- ACTION ITEM -
Copy all of the material below word for word, keeping every line unchanged.

Extracted records

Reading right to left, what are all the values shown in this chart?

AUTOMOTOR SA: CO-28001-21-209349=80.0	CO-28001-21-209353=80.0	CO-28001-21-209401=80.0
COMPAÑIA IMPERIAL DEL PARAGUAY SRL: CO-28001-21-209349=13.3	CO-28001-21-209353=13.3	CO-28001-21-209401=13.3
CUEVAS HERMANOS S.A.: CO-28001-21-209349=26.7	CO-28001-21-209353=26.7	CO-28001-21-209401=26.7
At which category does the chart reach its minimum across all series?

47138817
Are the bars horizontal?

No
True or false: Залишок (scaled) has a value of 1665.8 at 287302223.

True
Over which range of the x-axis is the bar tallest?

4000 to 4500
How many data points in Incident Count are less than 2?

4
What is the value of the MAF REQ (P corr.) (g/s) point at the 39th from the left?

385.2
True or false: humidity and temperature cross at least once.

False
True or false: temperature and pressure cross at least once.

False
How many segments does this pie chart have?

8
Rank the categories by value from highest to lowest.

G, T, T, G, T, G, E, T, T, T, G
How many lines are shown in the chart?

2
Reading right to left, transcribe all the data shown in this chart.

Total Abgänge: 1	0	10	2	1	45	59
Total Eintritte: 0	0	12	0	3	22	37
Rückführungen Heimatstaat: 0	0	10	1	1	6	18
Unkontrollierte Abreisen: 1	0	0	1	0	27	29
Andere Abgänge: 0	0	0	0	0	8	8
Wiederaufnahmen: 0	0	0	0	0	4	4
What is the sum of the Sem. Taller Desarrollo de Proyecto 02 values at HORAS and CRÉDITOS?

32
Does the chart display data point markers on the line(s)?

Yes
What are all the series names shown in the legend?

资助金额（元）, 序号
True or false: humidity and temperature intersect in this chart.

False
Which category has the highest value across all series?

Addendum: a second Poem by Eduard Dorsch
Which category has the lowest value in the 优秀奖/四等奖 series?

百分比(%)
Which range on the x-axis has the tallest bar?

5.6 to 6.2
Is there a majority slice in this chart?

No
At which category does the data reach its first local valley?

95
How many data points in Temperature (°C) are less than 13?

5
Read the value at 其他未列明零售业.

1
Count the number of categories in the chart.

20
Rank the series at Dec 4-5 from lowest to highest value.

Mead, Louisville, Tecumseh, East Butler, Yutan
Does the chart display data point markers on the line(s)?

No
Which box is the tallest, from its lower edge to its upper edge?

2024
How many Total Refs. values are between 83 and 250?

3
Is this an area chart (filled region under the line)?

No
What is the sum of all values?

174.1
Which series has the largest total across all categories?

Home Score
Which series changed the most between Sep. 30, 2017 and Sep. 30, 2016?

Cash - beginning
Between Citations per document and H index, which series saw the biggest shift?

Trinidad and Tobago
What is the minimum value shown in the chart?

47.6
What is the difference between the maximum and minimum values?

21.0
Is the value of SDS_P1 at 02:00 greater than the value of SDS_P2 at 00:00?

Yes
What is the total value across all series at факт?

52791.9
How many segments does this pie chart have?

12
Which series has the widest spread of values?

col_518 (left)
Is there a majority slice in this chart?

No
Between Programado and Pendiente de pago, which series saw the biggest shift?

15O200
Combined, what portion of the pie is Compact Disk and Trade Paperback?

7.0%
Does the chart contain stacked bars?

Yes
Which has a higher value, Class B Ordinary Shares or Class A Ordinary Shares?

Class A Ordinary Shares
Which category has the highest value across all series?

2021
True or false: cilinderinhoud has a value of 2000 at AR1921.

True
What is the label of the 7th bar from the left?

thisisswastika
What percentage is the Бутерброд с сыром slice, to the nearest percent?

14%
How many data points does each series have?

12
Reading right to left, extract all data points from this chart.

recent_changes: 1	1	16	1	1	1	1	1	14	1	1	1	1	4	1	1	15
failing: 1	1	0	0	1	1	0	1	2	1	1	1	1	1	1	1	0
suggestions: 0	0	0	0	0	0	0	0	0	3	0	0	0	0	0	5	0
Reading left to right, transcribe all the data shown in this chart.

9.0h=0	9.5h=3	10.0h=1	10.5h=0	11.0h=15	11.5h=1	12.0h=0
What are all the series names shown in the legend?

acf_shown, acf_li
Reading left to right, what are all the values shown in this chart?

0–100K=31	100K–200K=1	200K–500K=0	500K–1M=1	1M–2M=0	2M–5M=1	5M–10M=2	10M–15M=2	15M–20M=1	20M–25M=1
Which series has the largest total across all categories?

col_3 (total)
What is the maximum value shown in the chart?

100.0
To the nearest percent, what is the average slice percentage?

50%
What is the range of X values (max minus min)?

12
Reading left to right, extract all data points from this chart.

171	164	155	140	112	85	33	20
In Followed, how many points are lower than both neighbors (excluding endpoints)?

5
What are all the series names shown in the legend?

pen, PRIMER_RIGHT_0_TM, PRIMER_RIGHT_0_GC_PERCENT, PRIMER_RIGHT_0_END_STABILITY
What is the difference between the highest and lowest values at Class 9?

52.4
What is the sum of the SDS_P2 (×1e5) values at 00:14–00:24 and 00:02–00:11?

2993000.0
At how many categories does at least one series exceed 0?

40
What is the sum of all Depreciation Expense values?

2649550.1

- FINAL ANSWER -
Reading right to left, what are all the values shown in this chart?

AUTOMOTOR SA: CO-28001-21-209349=80.0	CO-28001-21-209353=80.0	CO-28001-21-209401=80.0
COMPAÑIA IMPERIAL DEL PARAGUAY SRL: CO-28001-21-209349=13.3	CO-28001-21-209353=13.3	CO-28001-21-209401=13.3
CUEVAS HERMANOS S.A.: CO-28001-21-209349=26.7	CO-28001-21-209353=26.7	CO-28001-21-209401=26.7
At which category does the chart reach its minimum across all series?

47138817
Are the bars horizontal?

No
True or false: Залишок (scaled) has a value of 1665.8 at 287302223.

True
Over which range of the x-axis is the bar tallest?

4000 to 4500
How many data points in Incident Count are less than 2?

4
What is the value of the MAF REQ (P corr.) (g/s) point at the 39th from the left?

385.2
True or false: humidity and temperature cross at least once.

False
True or false: temperature and pressure cross at least once.

False
How many segments does this pie chart have?

8
Rank the categories by value from highest to lowest.

G, T, T, G, T, G, E, T, T, T, G
How many lines are shown in the chart?

2
Reading right to left, transcribe all the data shown in this chart.

Total Abgänge: 1	0	10	2	1	45	59
Total Eintritte: 0	0	12	0	3	22	37
Rückführungen Heimatstaat: 0	0	10	1	1	6	18
Unkontrollierte Abreisen: 1	0	0	1	0	27	29
Andere Abgänge: 0	0	0	0	0	8	8
Wiederaufnahmen: 0	0	0	0	0	4	4
What is the sum of the Sem. Taller Desarrollo de Proyecto 02 values at HORAS and CRÉDITOS?

32
Does the chart display data point markers on the line(s)?

Yes
What are all the series names shown in the legend?

资助金额（元）, 序号
True or false: humidity and temperature intersect in this chart.

False
Which category has the highest value across all series?

Addendum: a second Poem by Eduard Dorsch
Which category has the lowest value in the 优秀奖/四等奖 series?

百分比(%)
Which range on the x-axis has the tallest bar?

5.6 to 6.2
Is there a majority slice in this chart?

No
At which category does the data reach its first local valley?

95
How many data points in Temperature (°C) are less than 13?

5
Read the value at 其他未列明零售业.

1
Count the number of categories in the chart.

20
Rank the series at Dec 4-5 from lowest to highest value.

Mead, Louisville, Tecumseh, East Butler, Yutan
Does the chart display data point markers on the line(s)?

No
Which box is the tallest, from its lower edge to its upper edge?

2024
How many Total Refs. values are between 83 and 250?

3
Is this an area chart (filled region under the line)?

No
What is the sum of all values?

174.1
Which series has the largest total across all categories?

Home Score
Which series changed the most between Sep. 30, 2017 and Sep. 30, 2016?

Cash - beginning
Between Citations per document and H index, which series saw the biggest shift?

Trinidad and Tobago
What is the minimum value shown in the chart?

47.6
What is the difference between the maximum and minimum values?

21.0
Is the value of SDS_P1 at 02:00 greater than the value of SDS_P2 at 00:00?

Yes
What is the total value across all series at факт?

52791.9
How many segments does this pie chart have?

12
Which series has the widest spread of values?

col_518 (left)
Is there a majority slice in this chart?

No
Between Programado and Pendiente de pago, which series saw the biggest shift?

15O200
Combined, what portion of the pie is Compact Disk and Trade Paperback?

7.0%
Does the chart contain stacked bars?

Yes
Which has a higher value, Class B Ordinary Shares or Class A Ordinary Shares?

Class A Ordinary Shares
Which category has the highest value across all series?

2021
True or false: cilinderinhoud has a value of 2000 at AR1921.

True
What is the label of the 7th bar from the left?

thisisswastika
What percentage is the Бутерброд с сыром slice, to the nearest percent?

14%
How many data points does each series have?

12
Reading right to left, extract all data points from this chart.

recent_changes: 1	1	16	1	1	1	1	1	14	1	1	1	1	4	1	1	15
failing: 1	1	0	0	1	1	0	1	2	1	1	1	1	1	1	1	0
suggestions: 0	0	0	0	0	0	0	0	0	3	0	0	0	0	0	5	0
Reading left to right, transcribe all the data shown in this chart.

9.0h=0	9.5h=3	10.0h=1	10.5h=0	11.0h=15	11.5h=1	12.0h=0
What are all the series names shown in the legend?

acf_shown, acf_li
Reading left to right, what are all the values shown in this chart?

0–100K=31	100K–200K=1	200K–500K=0	500K–1M=1	1M–2M=0	2M–5M=1	5M–10M=2	10M–15M=2	15M–20M=1	20M–25M=1
Which series has the largest total across all categories?

col_3 (total)
What is the maximum value shown in the chart?

100.0
To the nearest percent, what is the average slice percentage?

50%
What is the range of X values (max minus min)?

12
Reading left to right, extract all data points from this chart.

171	164	155	140	112	85	33	20
In Followed, how many points are lower than both neighbors (excluding endpoints)?

5
What are all the series names shown in the legend?

pen, PRIMER_RIGHT_0_TM, PRIMER_RIGHT_0_GC_PERCENT, PRIMER_RIGHT_0_END_STABILITY
What is the difference between the highest and lowest values at Class 9?

52.4
What is the sum of the SDS_P2 (×1e5) values at 00:14–00:24 and 00:02–00:11?

2993000.0
At how many categories does at least one series exceed 0?

40
What is the sum of all Depreciation Expense values?

2649550.1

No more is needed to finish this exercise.